Personal information
- Born: 1 September 1986 (age 39) Shijiazhuang, China
- Height: 185 cm (73 in)

Sport
- Country: China
- Sport: Athletics
- Disability class: F46
- Event(s): shot put discus throw javelin throw
- Club: Hebei Province
- Coached by: Li Xiuqing

Medal record
Track and field
Representing China
Paralympic Games
| Silver medal – second place | 2012 London | Shot put - F46 |
IPC World Championships
| Gold medal – first place | 2015 Doha | Discus - F46 |
Asian Para Games
| Gold medal – first place | 2014 Incheon | Discus - F46 |

= Hou Zhanbiao =

Chinese Paralympic athlete

Hou Zhanbiao (born 1 September 1986) is a Paralympian athlete from China competing mainly in F46 classification throwing events.

==Athletics history==
Hou represented China at the 2012 Summer Paralympics in London, entering the shot put (T46) event.
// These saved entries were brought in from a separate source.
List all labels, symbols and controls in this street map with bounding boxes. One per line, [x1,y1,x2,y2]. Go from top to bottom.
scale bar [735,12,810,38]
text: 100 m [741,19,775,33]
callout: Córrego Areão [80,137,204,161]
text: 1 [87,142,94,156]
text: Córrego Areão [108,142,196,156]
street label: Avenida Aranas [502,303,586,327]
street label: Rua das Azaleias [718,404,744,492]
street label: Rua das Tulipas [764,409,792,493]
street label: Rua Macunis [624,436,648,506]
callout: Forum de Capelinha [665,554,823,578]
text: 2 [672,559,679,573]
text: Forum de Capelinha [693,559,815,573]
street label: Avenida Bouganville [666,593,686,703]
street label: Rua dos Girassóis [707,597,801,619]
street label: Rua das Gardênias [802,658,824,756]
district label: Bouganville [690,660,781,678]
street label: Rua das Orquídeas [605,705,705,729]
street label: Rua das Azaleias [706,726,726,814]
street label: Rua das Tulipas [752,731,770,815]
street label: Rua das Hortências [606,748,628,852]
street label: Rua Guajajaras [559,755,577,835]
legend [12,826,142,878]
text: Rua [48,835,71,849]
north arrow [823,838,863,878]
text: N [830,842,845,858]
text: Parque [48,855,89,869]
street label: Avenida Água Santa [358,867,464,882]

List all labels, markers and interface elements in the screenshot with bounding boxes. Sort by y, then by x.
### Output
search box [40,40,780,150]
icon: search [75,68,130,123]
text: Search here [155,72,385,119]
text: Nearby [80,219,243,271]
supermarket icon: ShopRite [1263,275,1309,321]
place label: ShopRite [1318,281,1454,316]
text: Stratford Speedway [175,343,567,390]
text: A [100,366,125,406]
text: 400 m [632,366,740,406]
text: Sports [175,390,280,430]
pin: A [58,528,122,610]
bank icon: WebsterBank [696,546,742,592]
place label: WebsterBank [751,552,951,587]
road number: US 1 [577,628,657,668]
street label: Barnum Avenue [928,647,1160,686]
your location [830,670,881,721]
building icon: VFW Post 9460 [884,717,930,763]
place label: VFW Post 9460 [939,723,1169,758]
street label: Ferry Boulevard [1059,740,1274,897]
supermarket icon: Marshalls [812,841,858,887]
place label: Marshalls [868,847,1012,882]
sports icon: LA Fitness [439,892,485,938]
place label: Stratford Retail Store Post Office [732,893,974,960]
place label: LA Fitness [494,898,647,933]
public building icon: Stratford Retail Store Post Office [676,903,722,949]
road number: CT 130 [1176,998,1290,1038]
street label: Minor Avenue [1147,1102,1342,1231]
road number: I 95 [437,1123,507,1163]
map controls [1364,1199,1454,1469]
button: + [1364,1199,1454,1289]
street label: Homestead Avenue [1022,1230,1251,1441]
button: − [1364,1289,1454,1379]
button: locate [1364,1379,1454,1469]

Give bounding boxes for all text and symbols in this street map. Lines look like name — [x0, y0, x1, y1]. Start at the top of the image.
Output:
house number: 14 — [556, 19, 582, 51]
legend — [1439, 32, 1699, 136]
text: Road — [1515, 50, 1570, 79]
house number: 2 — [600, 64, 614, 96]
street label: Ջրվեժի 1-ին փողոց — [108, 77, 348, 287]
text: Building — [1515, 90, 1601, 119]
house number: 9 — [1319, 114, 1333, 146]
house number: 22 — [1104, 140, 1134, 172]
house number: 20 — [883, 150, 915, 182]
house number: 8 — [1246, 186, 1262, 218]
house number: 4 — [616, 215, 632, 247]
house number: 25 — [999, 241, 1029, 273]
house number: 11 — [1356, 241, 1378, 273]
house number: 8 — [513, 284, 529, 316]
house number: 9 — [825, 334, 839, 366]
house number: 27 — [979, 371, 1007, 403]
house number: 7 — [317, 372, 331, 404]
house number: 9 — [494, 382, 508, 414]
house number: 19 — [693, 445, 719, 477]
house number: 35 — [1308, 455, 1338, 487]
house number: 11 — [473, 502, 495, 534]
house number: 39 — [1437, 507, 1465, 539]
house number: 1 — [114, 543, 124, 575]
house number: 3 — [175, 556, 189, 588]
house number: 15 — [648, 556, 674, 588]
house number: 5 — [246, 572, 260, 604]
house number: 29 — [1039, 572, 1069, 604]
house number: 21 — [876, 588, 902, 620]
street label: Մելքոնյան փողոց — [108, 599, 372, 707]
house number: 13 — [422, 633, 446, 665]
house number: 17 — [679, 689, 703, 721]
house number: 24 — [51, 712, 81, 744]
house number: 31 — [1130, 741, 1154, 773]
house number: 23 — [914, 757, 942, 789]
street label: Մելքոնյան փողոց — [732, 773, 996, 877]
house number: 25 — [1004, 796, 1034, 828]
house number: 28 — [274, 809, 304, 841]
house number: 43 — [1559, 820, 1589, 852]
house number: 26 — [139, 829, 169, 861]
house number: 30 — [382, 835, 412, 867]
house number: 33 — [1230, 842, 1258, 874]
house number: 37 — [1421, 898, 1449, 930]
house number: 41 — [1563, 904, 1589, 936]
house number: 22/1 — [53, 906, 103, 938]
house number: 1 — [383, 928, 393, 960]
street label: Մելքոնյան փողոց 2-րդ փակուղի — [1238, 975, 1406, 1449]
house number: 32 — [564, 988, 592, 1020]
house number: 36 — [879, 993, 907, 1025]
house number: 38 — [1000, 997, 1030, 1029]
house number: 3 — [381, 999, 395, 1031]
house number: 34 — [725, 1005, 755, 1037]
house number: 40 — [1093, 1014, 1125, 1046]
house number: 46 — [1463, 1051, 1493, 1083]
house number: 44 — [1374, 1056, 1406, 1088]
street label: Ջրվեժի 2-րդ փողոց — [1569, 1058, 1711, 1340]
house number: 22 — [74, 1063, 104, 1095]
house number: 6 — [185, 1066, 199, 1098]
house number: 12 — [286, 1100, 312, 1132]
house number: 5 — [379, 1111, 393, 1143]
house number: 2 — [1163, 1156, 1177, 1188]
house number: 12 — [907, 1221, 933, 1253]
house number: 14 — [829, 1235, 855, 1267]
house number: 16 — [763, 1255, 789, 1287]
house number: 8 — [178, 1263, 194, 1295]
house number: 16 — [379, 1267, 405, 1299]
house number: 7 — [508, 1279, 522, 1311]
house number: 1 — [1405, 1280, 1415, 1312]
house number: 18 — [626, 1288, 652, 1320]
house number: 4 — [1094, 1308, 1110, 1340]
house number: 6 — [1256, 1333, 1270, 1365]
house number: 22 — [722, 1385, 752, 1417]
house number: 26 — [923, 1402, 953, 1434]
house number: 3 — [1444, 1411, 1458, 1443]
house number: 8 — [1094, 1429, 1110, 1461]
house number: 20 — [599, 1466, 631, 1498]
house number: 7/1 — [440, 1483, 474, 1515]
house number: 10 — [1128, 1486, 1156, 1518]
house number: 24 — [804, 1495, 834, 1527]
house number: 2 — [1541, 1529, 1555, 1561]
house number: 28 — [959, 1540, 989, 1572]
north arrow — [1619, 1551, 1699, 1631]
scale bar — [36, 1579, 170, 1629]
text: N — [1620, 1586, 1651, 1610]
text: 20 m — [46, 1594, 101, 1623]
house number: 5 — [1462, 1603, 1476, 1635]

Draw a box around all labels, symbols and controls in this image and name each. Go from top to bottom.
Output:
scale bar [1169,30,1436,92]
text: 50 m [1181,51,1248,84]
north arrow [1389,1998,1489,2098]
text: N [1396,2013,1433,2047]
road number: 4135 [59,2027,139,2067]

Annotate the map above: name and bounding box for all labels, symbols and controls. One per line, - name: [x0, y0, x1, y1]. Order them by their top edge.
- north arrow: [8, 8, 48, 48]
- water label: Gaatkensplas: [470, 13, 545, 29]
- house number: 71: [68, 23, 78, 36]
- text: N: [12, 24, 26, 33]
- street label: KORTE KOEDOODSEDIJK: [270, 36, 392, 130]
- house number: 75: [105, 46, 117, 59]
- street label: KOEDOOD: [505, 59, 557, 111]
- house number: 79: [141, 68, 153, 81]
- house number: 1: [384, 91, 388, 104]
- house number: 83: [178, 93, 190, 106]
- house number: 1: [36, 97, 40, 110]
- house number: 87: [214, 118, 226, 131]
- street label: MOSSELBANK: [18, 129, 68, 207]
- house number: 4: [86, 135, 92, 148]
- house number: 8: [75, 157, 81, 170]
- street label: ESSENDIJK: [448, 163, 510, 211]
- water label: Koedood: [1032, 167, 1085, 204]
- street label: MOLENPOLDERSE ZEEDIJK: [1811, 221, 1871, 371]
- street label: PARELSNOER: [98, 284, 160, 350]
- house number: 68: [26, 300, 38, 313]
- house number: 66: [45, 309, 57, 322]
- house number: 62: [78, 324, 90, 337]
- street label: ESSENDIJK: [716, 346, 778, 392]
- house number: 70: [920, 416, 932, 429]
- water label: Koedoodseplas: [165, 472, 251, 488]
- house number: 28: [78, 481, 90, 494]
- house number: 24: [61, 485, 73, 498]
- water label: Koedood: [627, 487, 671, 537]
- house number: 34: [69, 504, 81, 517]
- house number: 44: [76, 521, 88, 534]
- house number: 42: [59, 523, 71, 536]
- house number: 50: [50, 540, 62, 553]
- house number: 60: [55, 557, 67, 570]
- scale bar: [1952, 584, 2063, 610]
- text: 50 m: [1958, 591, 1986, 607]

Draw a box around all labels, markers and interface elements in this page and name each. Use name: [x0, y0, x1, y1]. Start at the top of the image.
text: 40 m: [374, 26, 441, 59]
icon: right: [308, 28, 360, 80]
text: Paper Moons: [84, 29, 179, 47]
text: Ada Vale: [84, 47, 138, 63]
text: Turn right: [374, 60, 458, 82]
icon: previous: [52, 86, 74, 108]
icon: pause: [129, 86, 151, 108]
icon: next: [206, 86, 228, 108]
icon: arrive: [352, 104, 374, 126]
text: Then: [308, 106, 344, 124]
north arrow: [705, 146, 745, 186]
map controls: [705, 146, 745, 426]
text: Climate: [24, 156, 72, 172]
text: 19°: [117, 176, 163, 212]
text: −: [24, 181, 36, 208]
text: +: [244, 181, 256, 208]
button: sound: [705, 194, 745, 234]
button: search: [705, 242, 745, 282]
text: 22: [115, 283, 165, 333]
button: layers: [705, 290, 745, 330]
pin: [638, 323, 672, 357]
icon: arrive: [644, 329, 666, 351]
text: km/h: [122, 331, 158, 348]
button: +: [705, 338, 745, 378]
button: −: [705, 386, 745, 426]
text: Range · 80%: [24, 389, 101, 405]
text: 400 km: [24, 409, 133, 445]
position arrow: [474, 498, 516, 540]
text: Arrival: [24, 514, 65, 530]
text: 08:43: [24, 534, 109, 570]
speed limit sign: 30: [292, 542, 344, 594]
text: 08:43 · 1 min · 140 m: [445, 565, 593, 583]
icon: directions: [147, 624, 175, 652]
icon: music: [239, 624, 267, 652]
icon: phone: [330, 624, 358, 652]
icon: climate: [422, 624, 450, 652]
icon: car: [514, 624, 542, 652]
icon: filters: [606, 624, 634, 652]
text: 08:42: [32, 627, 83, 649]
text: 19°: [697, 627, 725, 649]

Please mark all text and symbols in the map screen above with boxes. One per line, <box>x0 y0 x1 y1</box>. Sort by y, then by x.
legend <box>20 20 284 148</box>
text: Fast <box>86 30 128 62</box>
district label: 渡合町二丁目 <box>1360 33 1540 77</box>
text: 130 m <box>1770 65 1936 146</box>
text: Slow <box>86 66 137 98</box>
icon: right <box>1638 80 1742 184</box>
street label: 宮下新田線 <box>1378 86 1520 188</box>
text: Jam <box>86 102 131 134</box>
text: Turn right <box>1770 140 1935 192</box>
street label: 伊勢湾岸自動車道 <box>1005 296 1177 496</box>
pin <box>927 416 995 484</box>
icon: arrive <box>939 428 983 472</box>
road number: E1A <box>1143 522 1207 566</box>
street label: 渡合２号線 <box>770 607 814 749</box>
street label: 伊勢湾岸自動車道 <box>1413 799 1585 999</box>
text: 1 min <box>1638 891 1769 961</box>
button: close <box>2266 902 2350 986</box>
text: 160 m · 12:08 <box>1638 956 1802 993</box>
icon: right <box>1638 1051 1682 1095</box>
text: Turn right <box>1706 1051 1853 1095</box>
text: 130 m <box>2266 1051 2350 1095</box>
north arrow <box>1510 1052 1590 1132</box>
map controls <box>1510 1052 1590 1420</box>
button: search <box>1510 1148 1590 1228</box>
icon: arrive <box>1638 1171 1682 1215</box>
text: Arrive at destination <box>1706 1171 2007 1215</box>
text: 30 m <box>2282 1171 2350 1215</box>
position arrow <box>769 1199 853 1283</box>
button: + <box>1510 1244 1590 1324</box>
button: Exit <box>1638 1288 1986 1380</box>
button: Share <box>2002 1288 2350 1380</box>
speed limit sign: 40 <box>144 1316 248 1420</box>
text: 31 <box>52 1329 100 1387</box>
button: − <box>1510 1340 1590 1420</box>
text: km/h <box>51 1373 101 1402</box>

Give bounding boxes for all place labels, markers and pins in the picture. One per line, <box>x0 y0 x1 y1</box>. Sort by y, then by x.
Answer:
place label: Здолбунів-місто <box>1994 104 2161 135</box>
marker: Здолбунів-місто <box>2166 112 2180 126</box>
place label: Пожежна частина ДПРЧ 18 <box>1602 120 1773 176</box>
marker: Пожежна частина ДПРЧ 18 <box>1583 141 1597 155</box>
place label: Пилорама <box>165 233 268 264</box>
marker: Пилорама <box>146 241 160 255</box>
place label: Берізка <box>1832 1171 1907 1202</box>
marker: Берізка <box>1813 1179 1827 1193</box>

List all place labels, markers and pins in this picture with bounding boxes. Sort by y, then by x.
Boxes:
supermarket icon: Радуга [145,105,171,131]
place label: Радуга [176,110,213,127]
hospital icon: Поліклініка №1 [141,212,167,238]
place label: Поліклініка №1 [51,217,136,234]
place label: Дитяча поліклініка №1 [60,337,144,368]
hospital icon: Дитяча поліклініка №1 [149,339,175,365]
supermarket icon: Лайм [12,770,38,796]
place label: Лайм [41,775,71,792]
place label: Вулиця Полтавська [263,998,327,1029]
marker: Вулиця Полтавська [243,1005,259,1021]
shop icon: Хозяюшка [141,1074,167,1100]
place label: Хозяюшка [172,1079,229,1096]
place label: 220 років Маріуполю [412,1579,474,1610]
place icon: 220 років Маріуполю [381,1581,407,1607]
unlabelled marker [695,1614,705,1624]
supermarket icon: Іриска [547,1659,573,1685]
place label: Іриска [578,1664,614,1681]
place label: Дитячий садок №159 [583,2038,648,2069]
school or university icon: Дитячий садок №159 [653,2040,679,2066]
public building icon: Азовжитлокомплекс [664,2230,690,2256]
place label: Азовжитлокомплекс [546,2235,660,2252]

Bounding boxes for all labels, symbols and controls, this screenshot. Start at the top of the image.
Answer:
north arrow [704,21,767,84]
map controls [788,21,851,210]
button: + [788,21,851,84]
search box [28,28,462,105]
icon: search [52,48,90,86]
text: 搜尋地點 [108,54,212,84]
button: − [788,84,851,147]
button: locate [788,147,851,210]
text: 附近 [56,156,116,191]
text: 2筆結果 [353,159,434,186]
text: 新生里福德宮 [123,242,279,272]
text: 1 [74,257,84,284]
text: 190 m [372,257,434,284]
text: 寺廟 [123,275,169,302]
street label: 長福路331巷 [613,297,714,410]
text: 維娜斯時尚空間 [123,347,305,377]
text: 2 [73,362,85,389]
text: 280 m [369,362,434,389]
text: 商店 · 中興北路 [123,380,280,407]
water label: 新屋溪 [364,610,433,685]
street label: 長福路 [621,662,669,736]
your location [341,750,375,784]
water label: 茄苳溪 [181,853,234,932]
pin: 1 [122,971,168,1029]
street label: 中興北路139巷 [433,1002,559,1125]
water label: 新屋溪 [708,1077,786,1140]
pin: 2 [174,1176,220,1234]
He won the silver medal recording a distance of 15.57 metres. As well as the Paralympics Hou has also been part of two Chinese teams to compete at the IPC Athletics World Championships, in 2011 in Christchurch and 2015 in Doha. He finished fourth in the discus in 2011, but won gold in the same event in 2015, setting a new world record of 52.64 metres. At Doha he also entered the javelin (9th) and shot put (4th) events.

==Personal history==
Hou was born in Shijiazhuang, China in 1986. He was born without part of his left arm.